EXCERPT
□ □ □ □
The ability to attribute natural and man-made aerosols provides a wealth of information servicing different users with examples being general air quality services and regulatory compliance services. Airbus DS NL and SRON are jointly working to set-up the processing chain that will enable the delivery of value added services.

III.

INSTRUMENT REQUIREMENTS

The aerosol and cloud products that are mentioned above can only be unambiguously determined from an instrument that measures radiance and polarization spectrally resolved and at multiple viewing angles for one ground pixel [10, 11].

The instrument specifications that are required for the retrieval of the relevant aerosol and cloud products are listed in Table 1. These requirements are based on extensive retrieval simulations performed at SRON [12, 13, 14]. Here, in order to make the needed step forward compared to the planned operational 3MI mission in characterization of key aerosol properties like SSA (absorption), refractive index (aerosol typing) and aerosol height, it is essential to improve the accuracy of the measured degree of polarization by about an order of magnitude.

Table 1:

Baseline and extended requirements for SPEX instruments

ParameterBaseline requirements(in tandem with cloud imager)Extended requirements(stand-alone instrument)
□ □ □ □
DATASET ENTRIES
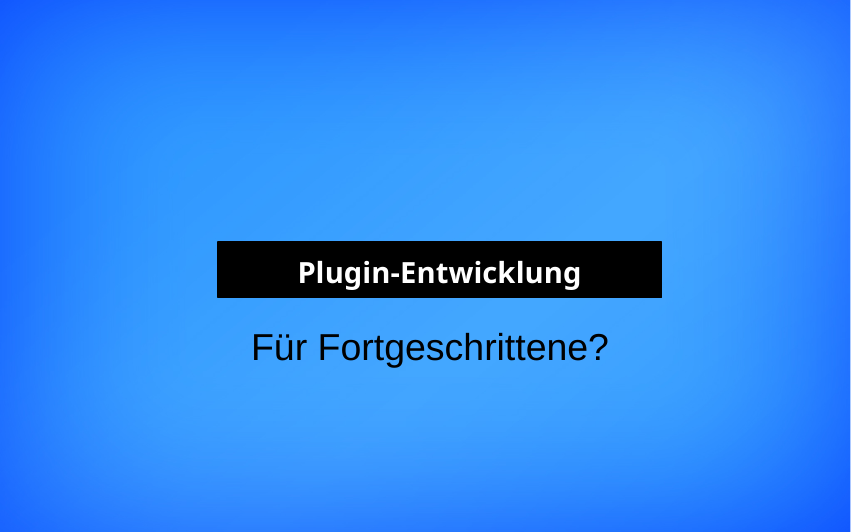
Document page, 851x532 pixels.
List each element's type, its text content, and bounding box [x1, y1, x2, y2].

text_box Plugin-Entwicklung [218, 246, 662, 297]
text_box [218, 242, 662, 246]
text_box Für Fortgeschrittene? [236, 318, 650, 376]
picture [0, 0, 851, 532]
□ □ □ □
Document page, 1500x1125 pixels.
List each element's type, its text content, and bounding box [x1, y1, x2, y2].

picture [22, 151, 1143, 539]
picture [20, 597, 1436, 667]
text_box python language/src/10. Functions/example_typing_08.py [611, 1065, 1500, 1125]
□ □ □ □
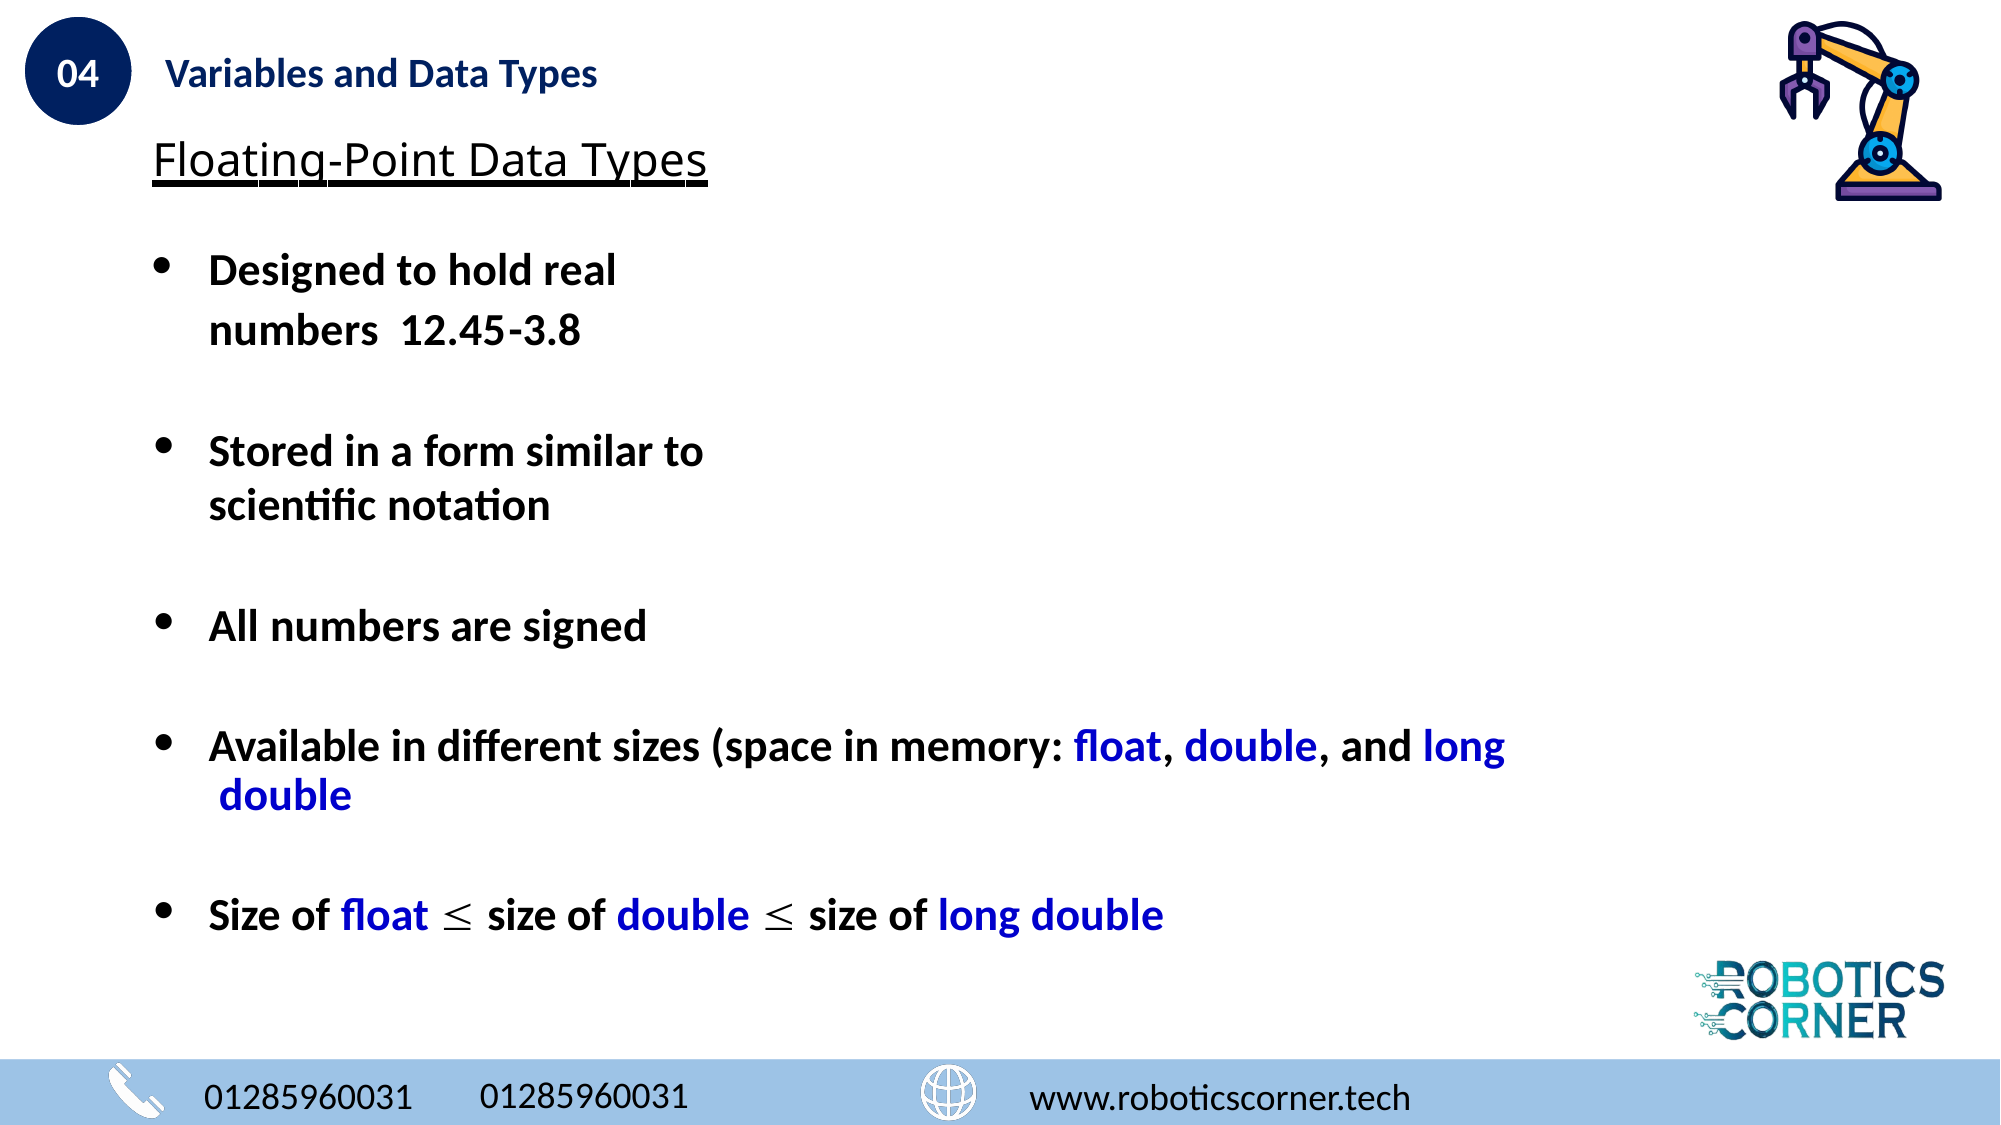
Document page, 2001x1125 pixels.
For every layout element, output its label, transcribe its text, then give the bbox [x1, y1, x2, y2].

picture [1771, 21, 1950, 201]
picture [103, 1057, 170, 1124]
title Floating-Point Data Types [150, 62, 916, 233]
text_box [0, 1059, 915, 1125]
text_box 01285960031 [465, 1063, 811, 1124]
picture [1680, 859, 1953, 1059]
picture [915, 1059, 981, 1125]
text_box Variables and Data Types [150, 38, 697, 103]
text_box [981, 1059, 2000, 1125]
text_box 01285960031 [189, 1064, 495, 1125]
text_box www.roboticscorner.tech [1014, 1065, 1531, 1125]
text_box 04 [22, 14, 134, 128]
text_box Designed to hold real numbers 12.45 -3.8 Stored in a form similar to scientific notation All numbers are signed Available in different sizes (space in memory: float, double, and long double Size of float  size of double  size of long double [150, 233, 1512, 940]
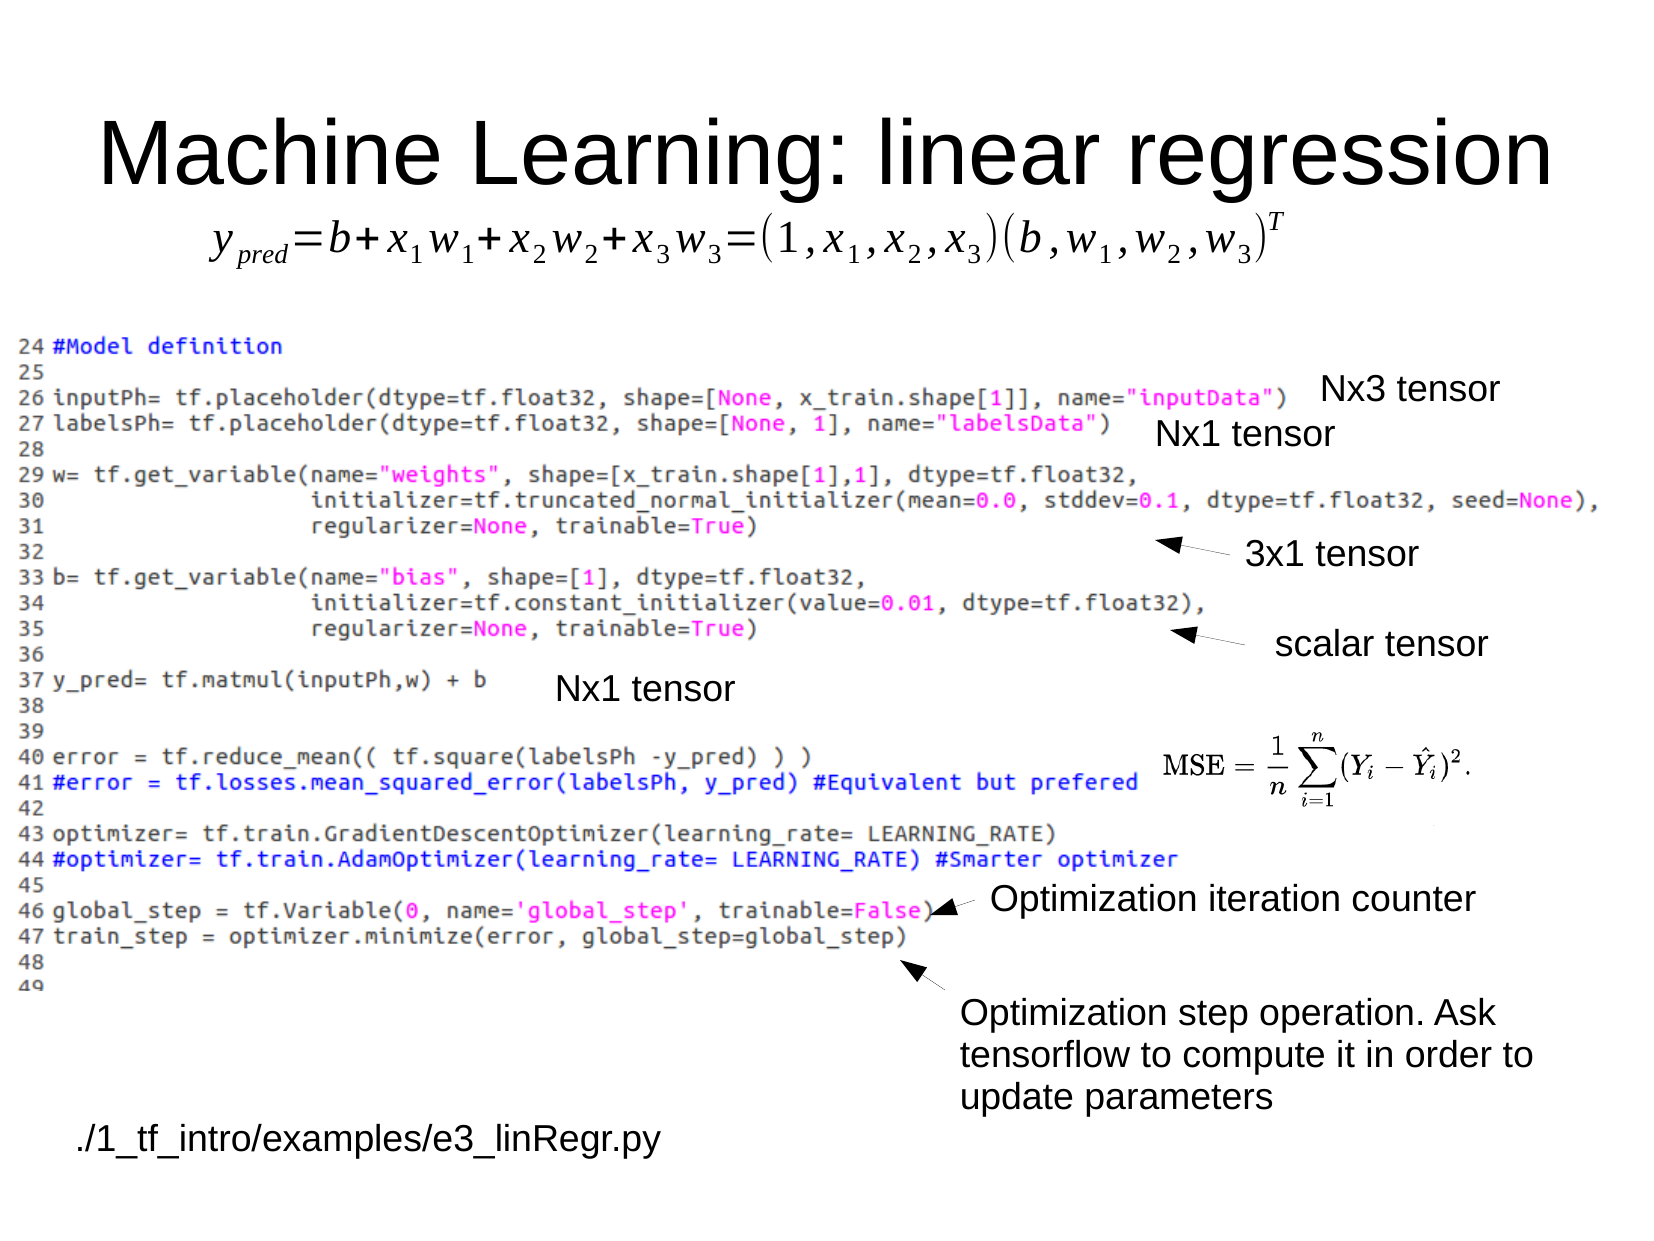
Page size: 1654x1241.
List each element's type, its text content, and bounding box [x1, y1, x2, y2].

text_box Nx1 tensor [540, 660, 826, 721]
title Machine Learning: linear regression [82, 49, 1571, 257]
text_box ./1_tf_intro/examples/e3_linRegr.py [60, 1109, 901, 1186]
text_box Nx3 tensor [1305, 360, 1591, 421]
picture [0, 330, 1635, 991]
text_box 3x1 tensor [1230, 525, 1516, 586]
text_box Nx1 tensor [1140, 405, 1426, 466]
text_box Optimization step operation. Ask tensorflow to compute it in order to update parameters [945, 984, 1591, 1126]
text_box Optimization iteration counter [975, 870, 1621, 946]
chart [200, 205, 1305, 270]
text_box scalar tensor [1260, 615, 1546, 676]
□ □ □ □
WHAT NEEDS TO BE DONE
Retype the part of the aerosol instrument text that opens with the words containing "INSTRUMENT REQUIREMENTS" and closes with "pixel [10, 11].". The records come from a different source than the text.

SOLUTION
INSTRUMENT REQUIREMENTS

The aerosol and cloud products that are mentioned above can only be unambiguously determined from an instrument that measures radiance and polarization spectrally resolved and at multiple viewing angles for one ground pixel [10, 11].